* _出典文書_:

---+---

バイデン大統領と習近平主席、互いに無表情のまま進んだ「最後の首脳会談」で唯一バイデン氏の頬が緩んだシーン
■ 同時通訳のイヤホンもつけず… 両首脳にとって3回目となる首脳会談。約1時間40分に及ぶ会談で、習近平主席が冒頭の言葉を述べ始めた時、バイデン大統領は、ただボーッと聞いていた。もはや気分は上の空だったのかもしれない。それで習主席が、「同時通訳のイヤホンをつけないんですか?」と問うている。 そうしたらようやく気づいて、慌ててイヤホンを耳に当てた。その時、バツが悪いと思ったのか、「私は中国語を勉強したんだ」とつまらないジョークを言っている。 習主席が笑ったのは、おそらくその時くらいで、「今日は私から先に話す」と前置きして、すぐに長広舌を述べ始めた。 「過去4年の経験を総括し、啓示を導き出すと、少なくとも次のようなことが言えるだろう。 第一に、正確な戦略の認知があった。『トゥキディデスの罠』(大国同士が紛争になりやすいたとえ)は歴史の宿命ではない。『新冷戦』は起こしてはいけないし、起こしても勝利できない。 第二に、言ったからには約束を守り、行なう以上はやり遂げる。人は信なくして立たずだ。中国は常に言行一致だった。もしもアメリカが言行不一致なら、アメリカのイメージは悪化し、相互の信頼を損ねることにもなる。

---+---

[データセットの記録]
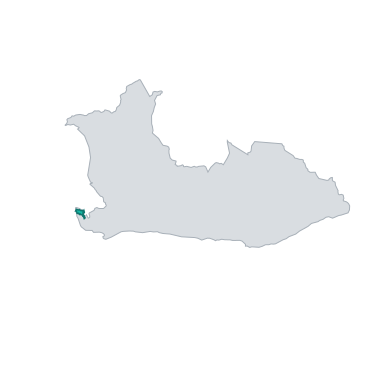 location of Tumbes, Tumbes, Peru, rotated 301°
{"feature_id": "86281439B11077659062931", "entity_name": "Tumbes", "entity_type": "district", "adm_level": 2, "iso_a3": "PER", "parent_name": "Peru", "parent_adm1": "Tumbes", "projection": "robinson", "projection_center": [-80.432, -3.859], "detail": "fine", "context": "in_parent", "style": "filled", "palette": "teal", "viewbox_px": 384, "rotation_deg": 301, "n_neighbors": 0, "source": "geoboundaries", "source_scale": "gbopen_adm2", "svg_char_len": 5867}
<svg xmlns="http://www.w3.org/2000/svg" viewBox="0 0 384 384"><g transform="rotate(301 192 192)"><path d="M262.8,113.7L262.7,114.8L261.5,115.3L260.5,114.5L259.0,114.8L256.7,112.4L251.2,112.7L248.7,115.5L245.1,116.1L241.1,117.4L236.6,118.0L229.5,122.4L227.9,124.2L224.7,126.9L222.1,127.7L220.7,135.8L218.2,140.5L217.1,143.1L218.5,147.0L218.5,148.9L217.0,150.5L215.9,150.7L213.4,152.3L209.8,155.9L209.2,158.6L210.3,162.3L209.9,162.7L206.9,163.4L207.0,165.4L206.4,166.1L208.9,169.0L210.3,169.7L210.4,170.5L210.1,171.2L209.6,171.5L209.5,172.2L211.3,174.3L212.6,178.6L215.2,180.7L215.3,182.1L216.0,183.5L217.4,184.5L220.6,188.8L220.6,190.8L217.3,195.4L222.8,195.4L228.8,197.0L229.7,197.7L230.4,199.8L230.4,201.2L231.6,202.3L231.5,204.8L239.5,204.8L244.6,204.2L253.0,196.5L254.3,195.8L253.6,197.5L253.5,198.7L254.0,200.1L253.0,201.9L252.7,220.7L254.3,219.7L256.2,221.4L257.6,221.5L262.2,219.4L267.5,219.8L279.6,244.2L278.5,245.9L278.6,247.2L277.0,248.2L275.5,250.2L275.3,259.9L274.0,262.9L274.7,264.4L275.4,267.5L276.5,269.4L276.7,270.6L276.6,271.0L274.9,272.1L274.7,273.8L271.6,277.3L271.1,279.6L269.9,280.4L269.7,283.1L272.4,287.4L270.6,290.0L268.9,293.8L271.5,301.8L272.7,303.0L273.9,302.9L275.7,303.6L276.7,304.8L274.4,306.3L274.0,307.0L274.1,309.6L271.6,311.6L268.3,316.6L267.4,316.9L265.7,318.4L265.4,319.2L265.6,319.9L267.0,321.4L267.2,323.2L264.7,325.5L263.1,325.7L262.4,326.3L263.1,329.4L263.0,330.9L262.5,332.5L261.3,334.3L257.7,336.2L254.5,336.5L249.1,331.8L247.4,329.9L242.0,326.0L241.2,321.9L239.4,319.9L236.1,318.4L233.5,316.2L231.5,315.3L226.6,310.6L222.2,309.1L213.9,304.3L209.4,302.6L203.6,298.1L200.5,296.8L198.0,294.7L190.5,290.2L189.3,288.7L188.2,286.5L186.5,285.1L184.6,282.1L181.8,280.3L179.1,277.9L175.8,271.5L174.2,270.0L174.1,267.1L173.1,265.7L174.7,264.8L175.7,260.2L175.2,257.9L171.4,251.8L170.6,249.3L167.9,244.6L166.8,241.8L164.6,239.8L163.7,238.0L162.4,237.3L162.3,235.1L161.5,231.0L160.3,228.9L155.8,225.1L155.4,220.9L154.4,217.9L148.2,206.1L144.6,194.8L141.5,188.5L140.3,184.8L140.2,182.9L137.9,179.5L136.7,176.5L131.7,170.6L128.7,164.0L128.3,162.0L126.3,158.4L123.1,153.7L121.5,151.8L111.7,146.0L107.1,142.5L106.6,140.7L106.8,139.6L107.8,138.6L109.2,139.4L110.1,139.1L110.7,137.8L110.7,135.8L109.9,133.3L106.7,128.4L107.6,126.2L104.4,120.6L105.1,115.1L105.8,113.7L110.6,108.1L111.9,105.8L113.9,104.3L116.0,102.1L118.5,100.3L119.2,100.9L119.9,103.9L119.8,105.9L120.5,108.1L118.8,110.1L116.9,109.7L116.2,110.2L115.9,111.1L116.2,112.6L116.7,113.2L118.1,113.3L116.2,116.2L116.3,116.8L117.7,117.3L118.9,116.6L120.3,114.9L121.1,114.7L125.8,117.5L128.0,117.2L129.7,118.5L129.9,120.6L132.3,124.7L135.9,125.6L136.5,125.3L137.3,123.8L138.1,123.6L138.2,121.3L141.3,118.9L141.8,117.2L141.3,116.1L141.4,115.2L143.2,109.8L143.8,109.3L144.3,107.5L145.0,106.5L146.1,100.5L146.9,100.5L147.7,101.9L148.7,101.6L148.2,100.2L148.3,99.8L151.7,95.0L152.8,93.9L169.3,87.3L177.5,80.5L184.8,71.0L187.0,61.5L187.9,62.1L189.2,61.9L188.8,58.0L189.1,56.2L189.1,55.6L186.8,53.3L185.9,50.8L183.9,49.4L184.0,48.8L186.1,49.3L188.0,49.1L189.6,47.5L190.8,47.7L193.5,49.8L195.5,50.0L196.1,51.6L198.1,52.7L200.8,56.0L202.1,59.6L202.0,60.3L203.2,62.2L205.9,63.1L208.6,65.8L211.3,66.6L212.6,69.0L213.3,69.8L213.7,71.1L213.3,72.7L213.7,73.6L215.7,75.0L217.5,75.1L217.8,75.8L218.8,79.7L218.2,81.7L218.4,82.8L220.7,83.8L221.4,84.7L223.2,84.8L225.8,84.0L229.0,85.2L231.5,84.8L232.6,84.4L233.8,83.6L234.7,83.6L237.3,81.1L238.0,80.8L240.6,82.0L242.9,83.7L245.7,83.4L246.9,82.3L248.9,81.7L252.5,83.8L253.3,84.8L254.3,85.0L258.3,87.2L259.0,88.0L261.0,88.8L261.5,89.5L261.3,90.3L252.1,106.6L254.9,107.9L257.6,107.1L259.0,108.2L260.0,110.8L262.1,112.6L262.8,113.7Z" fill="#d9dde1" stroke="#a8b0b8" stroke-width="1"/><path d="M113.7,113.4L113.8,113.5L114.0,113.6L114.3,113.6L114.5,113.6L114.5,113.4L114.8,113.4L114.8,113.2L115.0,113.1L115.0,112.9L115.2,112.7L115.3,112.6L115.2,112.6L115.3,112.5L115.3,112.4L115.4,112.2L115.5,112.2L115.6,111.9L115.7,111.7L115.8,111.6L116.0,111.4L116.0,111.5L116.1,111.4L116.3,111.3L116.4,111.2L116.4,110.9L116.5,110.8L116.5,110.6L116.7,110.4L116.8,110.3L116.8,110.2L116.8,109.9L117.0,109.8L117.1,110.0L117.2,109.9L117.3,109.9L117.5,109.7L117.5,109.8L117.8,109.8L117.9,109.7L118.0,109.8L118.3,109.9L118.4,110.0L118.5,110.2L118.8,110.3L119.0,110.2L119.3,110.1L119.4,109.9L119.5,109.7L119.7,109.4L119.7,109.2L119.8,109.2L119.8,109.3L119.9,109.2L120.0,109.3L120.1,109.2L120.3,109.1L120.4,108.9L120.5,108.8L120.4,108.8L120.3,108.7L120.2,108.6L119.9,108.5L119.7,108.5L119.7,108.4L119.5,108.5L119.4,108.5L119.4,108.4L119.4,108.2L119.5,107.9L119.5,107.6L119.4,107.5L119.4,107.4L119.4,107.2L119.2,107.0L119.2,106.9L119.0,106.7L118.9,106.6L118.8,106.4L118.8,106.2L118.8,105.9L118.9,105.7L118.8,105.4L118.8,105.2L118.9,104.9L118.9,104.7L118.7,104.5L118.7,104.4L118.3,104.2L118.2,104.1L117.7,102.0L117.4,102.2L117.2,102.3L117.1,102.2L116.9,102.0L117.0,102.0L117.0,101.9L117.3,101.9L117.5,101.9L117.3,101.9L117.2,101.9L116.7,102.1L116.3,102.2L116.5,102.2L116.4,102.2L116.2,102.1L116.3,102.2L116.2,102.1L116.3,102.1L116.2,102.1L116.0,102.3L115.8,102.6L115.5,103.4L115.2,103.9L115.0,104.1L114.9,104.3L114.7,104.3L114.7,104.5L114.6,104.8L114.7,105.0L114.8,105.1L114.9,105.3L115.0,105.4L115.0,105.5L114.9,105.5L115.0,105.8L115.0,105.7L115.1,105.8L115.3,105.8L115.3,106.0L115.3,106.3L115.3,106.5L115.2,106.6L115.0,106.8L114.9,106.8L114.8,107.1L114.8,107.3L115.0,107.4L115.3,107.4L115.5,107.5L115.4,107.8L115.5,107.8L115.4,108.0L115.4,108.3L115.5,108.4L115.6,108.5L115.6,108.9L115.6,109.0L115.6,109.4L115.7,109.5L115.8,109.7L115.7,109.8L115.7,110.0L115.8,110.2L115.8,110.3L115.7,110.5L115.4,110.6L115.4,110.8L115.2,110.9L115.3,111.0L115.2,111.1L115.1,111.3L115.1,111.5L114.9,111.8L114.9,112.0L114.8,112.3L114.7,112.3L114.7,112.5L114.4,112.7L114.3,112.8L114.2,112.8L114.2,113.0L114.0,113.3L113.9,113.3L113.7,113.4Z" fill="#14b8a6" stroke="#0f766e" stroke-width="1.5"/></g></svg>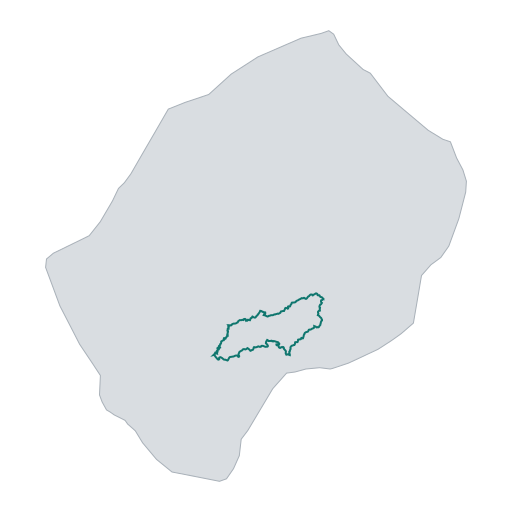 Senqunyane, Mohale's Hoek, Lesotho shown in context
{"feature_id": "5366337B33484632256232", "entity_name": "Senqunyane", "entity_type": "district", "adm_level": 2, "iso_a3": "LSO", "parent_name": "Lesotho", "parent_adm1": "Mohale's Hoek", "projection": "natural_earth1", "projection_center": [28.303, -29.937], "detail": "fine", "context": "in_parent", "style": "outline", "palette": "teal", "viewbox_px": 512, "rotation_deg": 0, "n_neighbors": 0, "source": "geoboundaries", "source_scale": "gbopen_adm2", "svg_char_len": 7006}
<svg xmlns="http://www.w3.org/2000/svg" viewBox="0 0 512 512"><path d="M348.5,363.1L332.3,368.5L330.1,369.0L319.7,367.7L305.9,369.0L295.0,372.0L286.6,373.1L272.8,388.6L247.8,430.5L241.2,439.2L239.3,455.7L233.5,468.7L226.5,478.8L219.5,481.3L198.7,477.2L172.0,472.0L156.5,459.4L142.6,442.8L135.3,430.8L127.7,424.1L125.1,420.4L114.2,414.9L110.1,412.0L106.5,409.9L102.1,401.9L99.5,394.9L100.4,375.5L92.8,363.9L79.6,344.2L71.3,328.0L59.9,305.9L52.9,287.0L45.6,267.4L46.5,259.0L53.4,253.2L73.5,243.4L89.2,235.7L100.3,221.7L112.5,200.9L118.5,188.4L124.4,182.7L130.9,173.8L142.2,154.2L154.8,132.5L168.3,109.1L185.4,102.3L208.7,94.5L231.2,74.1L257.9,56.9L301.0,38.2L321.2,33.4L328.8,30.7L333.7,34.2L338.8,44.9L346.1,53.9L363.1,69.5L370.3,73.2L387.9,96.3L406.6,112.1L428.2,130.3L442.9,139.3L450.4,141.8L456.6,158.0L462.9,169.9L466.4,181.2L465.7,192.1L458.8,218.8L448.8,246.1L440.8,257.5L431.0,264.7L421.5,275.5L417.8,297.4L413.4,323.1L401.0,333.8L391.3,340.7L378.0,349.3L348.5,363.1Z" fill="#d9dde1" stroke="#a8b0b8" stroke-width="1"/><path d="M227.5,360.5L227.7,360.4L227.9,360.2L229.3,357.6L229.6,357.3L230.1,357.0L232.2,356.7L233.1,356.5L233.6,356.5L235.2,355.7L236.2,355.5L237.2,355.6L237.7,355.8L238.1,356.7L238.6,356.9L239.0,356.7L239.2,356.3L239.1,355.8L238.6,354.8L238.5,354.2L239.4,352.0L240.3,351.3L242.2,350.3L242.9,349.4L243.3,349.2L244.2,349.1L245.2,349.4L245.6,349.4L246.7,348.8L247.4,348.1L247.8,348.3L249.3,349.5L250.4,350.8L251.0,350.6L252.0,350.0L252.7,349.9L253.0,349.6L253.6,348.4L253.7,347.5L253.8,347.3L254.1,347.1L255.6,347.4L256.0,347.3L257.5,346.8L258.1,346.4L258.6,346.4L259.4,346.8L260.7,346.8L261.1,346.5L261.3,346.0L261.8,345.8L263.1,345.9L265.3,346.8L267.2,346.7L267.5,346.6L267.8,346.3L267.9,346.0L267.8,345.5L267.0,344.3L265.9,343.3L265.9,343.0L266.0,342.4L266.2,341.5L266.7,340.8L267.2,339.9L267.5,340.0L267.8,340.2L268.0,340.7L268.5,341.0L270.2,341.0L271.5,340.7L271.8,340.8L272.0,341.2L272.3,341.3L272.9,341.1L273.2,341.4L273.7,341.1L274.6,341.2L276.3,341.8L278.0,342.2L279.3,343.7L279.3,344.0L279.1,344.3L278.4,344.9L277.9,344.9L277.3,344.4L277.0,344.3L276.4,344.4L276.4,344.6L276.5,345.0L276.9,345.3L278.2,345.6L278.7,346.2L278.9,347.3L279.1,347.5L279.7,347.9L280.4,347.9L281.3,347.1L282.7,347.4L282.9,347.0L283.4,347.1L283.9,348.0L284.0,348.9L284.2,349.2L285.6,350.7L285.9,351.3L285.7,353.3L286.1,354.0L286.2,354.6L286.3,354.7L286.9,354.6L288.4,354.1L288.9,354.5L289.1,354.9L289.8,355.1L289.8,354.4L289.5,353.7L289.5,352.8L289.3,352.5L289.2,351.9L289.4,351.6L289.6,351.5L289.8,351.3L289.9,350.7L289.9,350.2L290.2,349.8L290.5,349.2L290.6,348.6L290.4,348.0L290.6,347.0L291.6,345.8L292.8,345.5L293.4,345.1L294.4,345.0L294.7,344.5L294.8,344.1L295.0,343.7L295.1,342.8L295.1,342.4L295.2,342.2L296.2,342.1L297.1,342.2L297.5,342.1L298.1,340.5L298.1,339.7L299.2,339.4L300.6,339.3L300.8,339.2L301.1,338.8L301.2,338.2L301.4,337.9L301.7,337.9L302.6,338.4L303.0,338.3L303.2,337.5L303.5,336.8L303.8,335.1L304.0,334.7L304.4,334.2L304.4,333.7L304.5,333.5L304.9,332.9L305.0,332.8L305.9,332.2L306.8,332.0L307.1,331.8L307.7,331.7L307.9,331.6L308.2,331.2L308.8,329.8L309.0,329.7L309.6,329.6L310.5,329.6L311.4,329.2L311.8,328.8L313.7,328.1L313.8,327.6L314.2,327.2L314.4,326.7L314.3,326.1L315.7,326.6L316.4,327.3L316.5,327.4L316.9,327.4L317.4,327.1L317.9,327.3L318.4,327.3L318.8,327.1L319.6,325.7L320.3,325.0L320.5,323.8L320.7,323.4L320.8,322.5L321.1,321.6L321.3,321.1L322.0,320.5L322.0,319.9L322.0,319.7L321.5,318.9L321.4,318.4L321.0,317.8L320.2,317.2L319.1,315.8L318.3,315.4L317.9,315.2L318.0,315.0L318.0,314.5L318.4,313.7L318.0,312.5L318.0,312.0L318.1,311.6L318.8,310.9L319.9,310.6L319.7,309.6L319.8,309.4L319.8,308.9L320.0,307.8L319.6,307.6L319.6,307.0L319.4,306.3L320.2,304.6L321.0,304.3L321.8,303.1L321.9,302.9L321.3,302.4L321.0,301.7L321.1,300.6L321.1,300.4L321.5,300.2L322.2,300.0L323.2,298.9L323.4,299.0L323.4,298.7L322.6,298.2L322.2,297.6L321.7,297.2L320.4,296.9L319.8,296.0L319.4,295.3L319.0,295.2L318.4,295.4L317.7,295.2L317.5,294.9L317.3,294.0L316.6,293.5L316.1,293.4L315.6,293.5L314.8,294.1L313.4,294.8L312.8,295.4L312.6,295.4L312.3,294.8L311.9,294.5L310.8,294.5L310.4,294.7L309.6,295.4L309.1,296.1L308.1,296.6L306.9,298.3L306.3,298.8L305.4,298.8L304.7,298.1L304.3,297.9L303.7,297.9L303.0,298.3L302.5,298.3L301.8,298.1L301.3,298.3L300.8,298.8L299.1,299.5L298.4,300.1L296.5,300.9L295.4,302.2L294.1,302.5L292.0,302.6L291.7,302.9L291.4,304.0L290.6,304.9L290.1,306.3L289.9,306.5L289.4,306.6L288.5,306.3L288.3,306.3L288.0,306.6L287.9,306.9L288.0,307.2L287.9,307.9L288.1,308.5L287.7,308.7L287.2,308.3L286.6,308.1L285.7,307.9L285.3,308.1L285.1,308.4L285.0,308.9L284.0,311.0L283.1,311.0L280.9,311.5L280.3,312.8L278.5,313.8L277.8,313.6L276.9,313.9L276.0,314.1L275.0,314.5L274.3,314.4L273.1,315.1L272.6,315.2L271.0,315.2L270.5,315.4L269.9,315.7L268.9,315.8L267.8,316.5L267.5,316.5L266.4,316.1L265.4,315.5L263.7,315.1L263.8,314.9L264.4,314.7L264.8,314.5L265.0,313.9L265.3,313.3L265.2,312.4L264.8,312.3L263.9,312.6L263.7,312.2L263.0,312.0L262.9,311.8L262.2,311.7L261.6,311.1L260.2,310.8L260.0,311.2L259.8,311.9L258.3,314.1L257.7,314.5L257.5,315.3L256.3,316.2L255.8,317.1L255.5,317.4L255.1,317.6L254.6,317.6L253.5,317.2L252.5,316.5L252.3,316.6L252.2,317.0L251.7,317.9L251.2,318.2L250.7,318.2L250.5,318.5L250.0,320.2L248.6,320.0L248.0,319.7L247.6,319.8L247.3,320.6L246.6,320.5L246.1,320.8L245.6,319.8L245.6,319.3L245.4,319.1L245.0,318.9L244.1,319.0L243.8,319.2L243.5,320.0L243.3,320.1L242.3,319.8L241.2,320.2L239.8,320.1L238.3,321.1L237.7,322.4L237.2,322.5L236.5,323.1L235.7,323.4L234.8,323.6L233.6,323.6L232.5,324.0L232.1,324.2L231.7,324.9L231.3,325.3L230.6,325.2L230.4,325.3L229.9,325.3L229.8,325.5L228.8,325.2L228.2,325.2L228.4,325.5L228.3,326.4L228.3,326.5L228.6,326.5L228.8,326.9L228.8,327.1L228.5,327.8L228.6,328.6L228.2,328.6L227.8,328.7L227.6,329.1L227.7,329.5L227.7,330.2L227.4,330.8L227.5,331.0L228.0,331.3L228.0,331.9L227.5,333.3L227.7,334.1L227.3,334.5L227.2,334.9L227.3,335.1L227.7,335.5L227.7,335.8L227.3,335.8L227.0,336.0L226.6,337.0L226.0,337.4L225.7,338.3L225.3,338.2L224.9,338.3L224.9,338.7L224.7,338.8L224.4,338.5L224.5,338.1L224.0,338.1L223.9,338.3L223.8,338.8L223.8,339.1L224.3,339.4L223.9,339.7L223.8,340.1L223.5,340.1L221.2,341.5L221.2,342.6L220.9,343.6L220.7,343.8L220.2,344.1L220.1,344.5L220.2,344.8L220.0,345.0L219.8,345.4L219.1,345.8L218.8,346.4L218.9,346.7L220.0,347.2L220.1,347.5L219.4,347.8L219.3,348.2L218.8,348.4L218.5,348.4L218.1,347.9L217.8,347.9L217.5,348.1L217.4,348.2L217.7,348.8L218.0,348.9L218.5,349.0L218.8,349.3L218.7,349.5L218.2,349.6L217.4,350.3L217.4,350.6L217.6,350.9L217.6,351.4L217.5,351.6L217.4,352.0L216.9,351.9L216.5,351.6L216.4,351.8L217.2,352.3L217.2,352.6L216.9,353.1L217.0,353.6L216.6,353.5L216.2,352.9L215.8,352.8L215.4,352.8L215.5,353.1L215.3,353.7L214.6,353.9L213.5,355.0L213.9,354.9L214.7,355.5L215.4,356.6L216.5,357.9L217.6,359.2L218.2,359.6L218.7,359.6L219.2,359.1L219.2,358.7L219.1,358.2L219.2,357.7L220.1,357.2L220.6,357.2L222.2,358.1L223.6,359.4L224.3,359.7L225.3,359.7L227.5,360.5Z" fill="none" stroke="#0f766e" stroke-width="2"/></svg>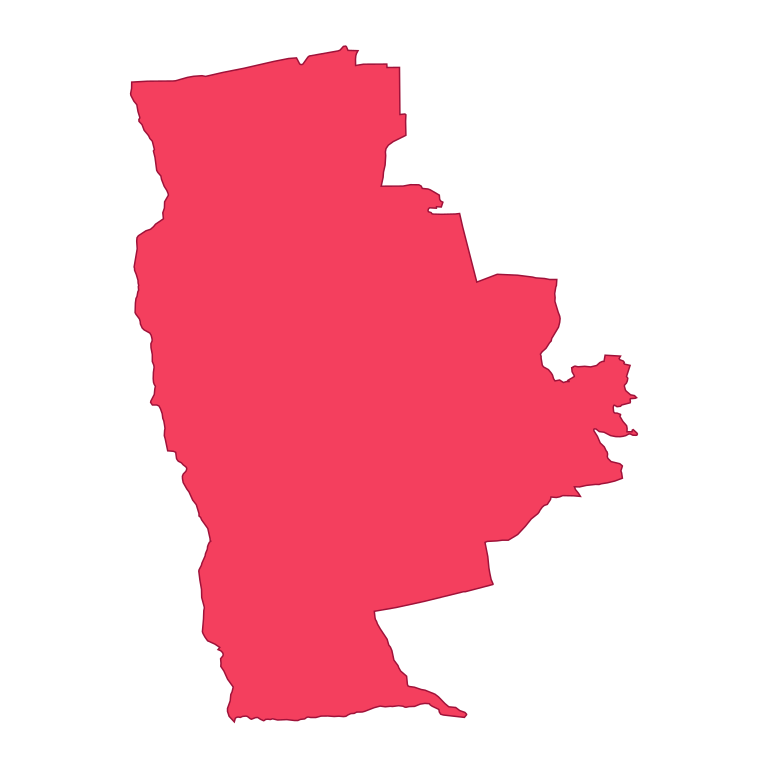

---+---

* _課題_:
**A.** 首脳会談の記事で、習主席が「第二に、」に続けて述べた文をすべて書き出しなさい。
**B.** 次の(i)〜(iii)が首脳会談の記事の内容と合っているかどうか、それぞれ「はい」か「いいえ」で答え、判断の根拠となる記事の語句を引用しなさい。
(i) 会談は約1時間40分に及んだ。
(ii) 会談の冒頭では、バイデン大統領が先に話し始めた。
(iii) 今回の会談は、両首脳にとって2回目の首脳会談だった。
**C.** 首脳会談の記事の内容を2文で要約しなさい。

* _課題別の解答_:
**A.**
・言ったからには約束を守り、行なう以上はやり遂げる。
・人は信なくして立たずだ。
・中国は常に言行一致だった。
・もしもアメリカが言行不一致なら、アメリカのイメージは悪化し、相互の信頼を損ねることにもなる。

**B.**
(i) はい。「約1時間40分に及ぶ会談」
(ii) いいえ。「習近平主席が冒頭の言葉を述べ始めた時、バイデン大統領は、ただボーッと聞いていた」
(iii) いいえ。「両首脳にとって3回目となる首脳会談」

**C.** バイデン大統領と習近平主席にとって3回目となる首脳会談は約1時間40分に及び、冒頭でバイデン大統領は同時通訳のイヤホンをつけずに聞いていたが、習主席に問われて慌てて耳に当てた。習主席は「今日は私から先に話す」と前置きして過去4年を総括し、『新冷戦』は起こしてはいけないこと、中国は常に言行一致だったことなどを述べた。